A narrow majority of Fed officials penciled in another half point of cuts this year, implying a quarter-point reduction at each of their two remaining meetings. Seven officials supported just one additional 25-basis-point cut and two projected that no further reductions would be needed.

Logan, who last spoke publicly about the economy and monetary policy in June, lauded the continued drop in price pressures, saying disinflation has been broad based.
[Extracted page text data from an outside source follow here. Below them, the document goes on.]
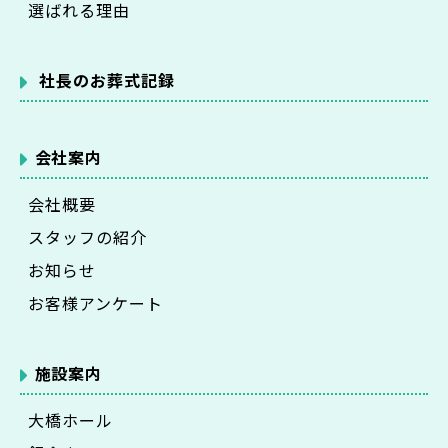
選ばれる理由
社長のお葬式記録
会社案内
会社概要
スタッフの紹介
お知らせ
お客様アンケート
施設案内
大橋ホール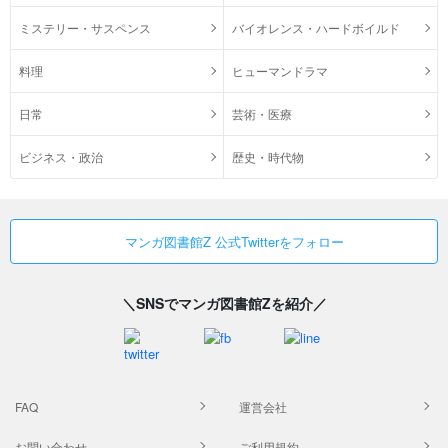
ミステリー・サスペンス
バイオレンス・ハードボイルド
料理
ヒューマンドラマ
日常
芸術・医療
ビジネス・政治
歴史・時代物
マンガ図書館Z 公式Twitterをフォロー
＼SNSでマンガ図書館Zを紹介／
FAQ
運営会社
お問い合わせ
ご利用規約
The labor market, despite some cooling, remains healthy, she added. 

Monetary policy is still restrictive, Logan said, and should continue to weigh on demand for housing and other services.

“Inflation and the labor market are in striking distance of our goals rather than seriously overheated,” Logan said. “Less-restrictive policy will help avoid cooling the labor market by more than is necessary to bring inflation back to target in a sustainable and timely way.”

But she cited various uncertainties in the outlook for each as reason to cut rates at a more measured pace.

Some upside risks to inflation remain, with consumer spending and economic activity still robust, Logan said, and further easing in financial conditions could boost aggregate demand.

“I continue to see a meaningful risk that inflation could get stuck above our 2% goal,” she said.

The Dallas Fed chief also cited measurement issues that make deciphering the labor market more complicated right now. Data revisions, faster immigration, natural disasters and strikes, including a recent action by dock workers on the East and Gulf coasts, all muddy the workforce picture. 

“These risks suggest the FOMC should not rush to reduce the fed funds target to a ‘normal’ or ‘neutral’ level but rather should proceed gradually while monitoring the behavior of financial conditions, consumption, wages and prices,” Logan said.

In a question-and-answer session following her remarks, Logan said interest-sensitive sectors, like housing and manufacturing, as well as energy, will get a boost from lower rates.

Neutral Uncertainty

Logan repeated that the neutral level of interest rates, where they neither weigh on nor stimulate the economy, may be higher now amid increased investment and potentially higher productivity growth. Moving more slowly would allow policymakers to better feel out where exactly neutral is.

“In this uncertain environment, lowering the policy rate gradually would allow time to judge how restrictive monetary policy may or may not be and reduce the risk of inadvertently boosting inflation by bringing the policy rate below its neutral level,” Logan said.

Other policymakers have similarly argued for moving at a slower pace, and Fed Chair Jerome Powell urged against assuming the Fed would continue cutting in such large increments. A labor market report released last week showed strong hiring in September and drove down market bets on a larger cut at the Fed’s next meeting in November. Markets now expect a quarter-point cut, followed by another such move in December.